National Library of Medicine, 8600 Rockville Pike, Bethesda, MD 20894, USA.
BMC Bioinformatics. 2013 Jun 26;14:208. doi: 10.1186/1471-2105-14-208.
MEDLINE citations are manually indexed at the U.S. National Library of Medicine (NLM) using as reference the Medical Subject Headings (MeSH) controlled vocabulary. For this task, the human indexers read the full text of the article. Due to the growth of MEDLINE, the NLM Indexing Initiative explores indexing methodologies that can support the task of the indexers. Medical Text Indexer (MTI) is a tool developed by the NLM Indexing Initiative to provide MeSH indexing recommendations to indexers. Currently, the input to MTI is MEDLINE citations, title and abstract only. Previous work has shown that using full text as input to MTI increases recall, but decreases precision sharply. We propose using summaries generated automatically from the full text for the input to MTI to use in the task of suggesting MeSH headings to indexers. Summaries distill the most salient information from the full text, which might increase the coverage of automatic indexing approaches based on MEDLINE. We hypothesize that if the results were good enough, manual indexers could possibly use automatic summaries instead of the full texts, along with the recommendations of MTI, to speed up the process while maintaining high quality of indexing results.

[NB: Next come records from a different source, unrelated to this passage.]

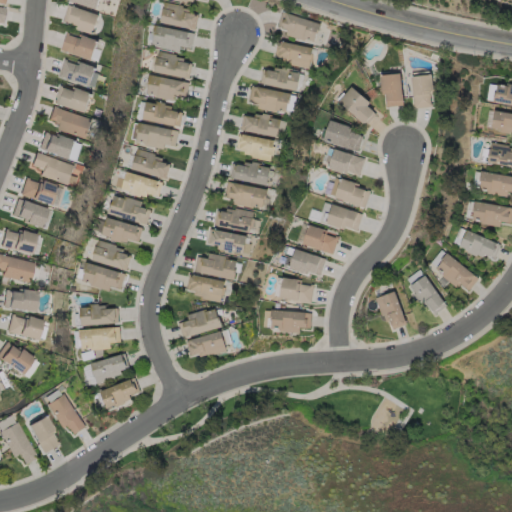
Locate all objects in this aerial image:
building: (1, 1)
building: (86, 2)
building: (1, 13)
building: (178, 16)
building: (82, 18)
building: (299, 26)
road: (416, 27)
building: (172, 38)
building: (79, 46)
building: (293, 53)
road: (11, 58)
building: (171, 65)
building: (77, 73)
road: (19, 76)
building: (280, 78)
building: (166, 87)
building: (391, 88)
building: (421, 90)
building: (503, 94)
building: (71, 97)
building: (268, 98)
building: (357, 105)
building: (161, 114)
building: (69, 121)
building: (501, 121)
building: (262, 125)
building: (342, 134)
building: (155, 135)
building: (59, 145)
building: (255, 146)
building: (499, 154)
building: (345, 162)
building: (149, 163)
building: (52, 168)
building: (251, 172)
building: (495, 182)
building: (139, 184)
building: (37, 190)
building: (350, 192)
building: (246, 194)
building: (128, 209)
road: (182, 213)
building: (489, 213)
building: (33, 214)
building: (233, 218)
building: (121, 230)
building: (318, 239)
building: (17, 240)
building: (229, 241)
building: (478, 244)
road: (370, 251)
building: (110, 255)
building: (306, 262)
building: (217, 266)
building: (15, 268)
building: (455, 272)
building: (101, 276)
building: (205, 287)
building: (295, 290)
building: (425, 291)
building: (21, 300)
building: (390, 310)
building: (97, 314)
building: (289, 320)
building: (199, 322)
building: (25, 326)
building: (97, 337)
building: (207, 344)
road: (354, 358)
building: (108, 366)
building: (119, 392)
building: (64, 413)
building: (42, 433)
road: (92, 456)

We have generated summaries of different lengths using two different summarizers, and evaluated the MTI indexing on the summaries using different algorithms: MTI, individual MTI components, and machine learning. The results are compared to those of full text articles and MEDLINE citations. Our results show that automatically generated summaries achieve similar recall but higher precision compared to full text articles. Compared to MEDLINE citations, summaries achieve higher recall but lower precision.

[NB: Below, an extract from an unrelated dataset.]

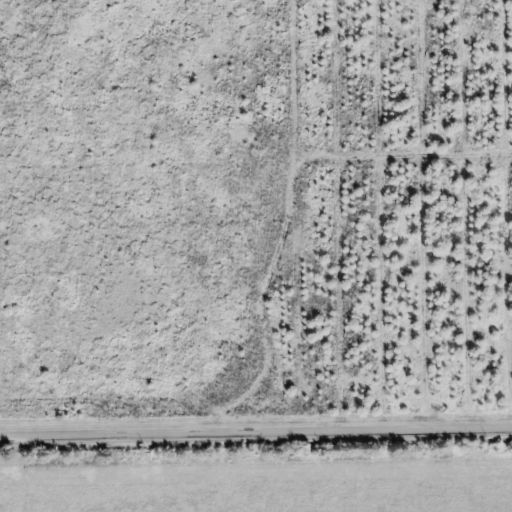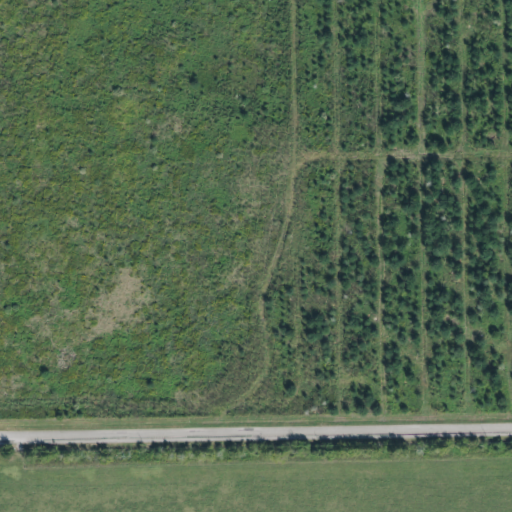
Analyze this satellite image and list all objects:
road: (256, 430)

Our results show that automatic summaries produce better indexing than full text articles. Summaries produce similar recall to full text but much better precision, which seems to indicate that automatic summaries can efficiently capture the most important contents within the original articles. The combination of MEDLINE citations and automatically generated summaries could improve the recommendations suggested by MTI. On the other hand, indexing performance might be dependent on the MeSH heading being indexed. Summarization techniques could thus be considered as a feature selection algorithm that might have to be tuned individually for each MeSH heading.
美国国家医学图书馆(NLM)的 MEDLINE 引文是使用受控词汇 Medical Subject Headings(MeSH)进行人工索引的。为此,索引员需要阅读文章的全文。由于 MEDLINE 的增长,NLM 索引倡议正在探索可以支持索引员任务的索引方法。Medical Text Indexer(MTI)是 NLM 索引倡议开发的一种工具,用于向索引员提供 MeSH 索引建议。目前,MTI 的输入仅为 MEDLINE 引文、标题和摘要。以前的工作表明,使用全文作为 MTI 的输入可以提高召回率,但会大大降低精度。我们建议使用从全文自动生成的摘要作为 MTI 的输入,以用于向索引员建议 MeSH 标题的任务。摘要从全文中提取最显著的信息,这可能会增加基于 MEDLINE 的自动索引方法的覆盖范围。我们假设如果结果足够好,手动索引员可能可以使用自动摘要代替全文,并结合 MTI 的建议,以在保持高质量索引结果的同时加快速度。
我们使用两种不同的摘要生成器生成了不同长度的摘要,并使用不同的算法(MTI、单个 MTI 组件和机器学习)对摘要进行了 MTI 索引评估。将结果与全文文章和 MEDLINE 引文进行了比较。我们的结果表明,自动生成的摘要在召回率上与全文文章相似,但在精度上更高。与 MEDLINE 引文相比,摘要的召回率更高,但精度更低。
我们的结果表明,自动摘要的索引效果优于全文文章。摘要的召回率与全文文章相似,但精度更高,这似乎表明自动摘要可以有效地捕捉原始文章中的最重要内容。将 MEDLINE 引文和自动生成的摘要相结合,可以改进 MTI 提出的建议。另一方面,索引性能可能取决于要索引的 MeSH 标题。因此,可以将摘要技术视为一种特征选择算法,可能需要针对每个 MeSH 标题单独进行调整。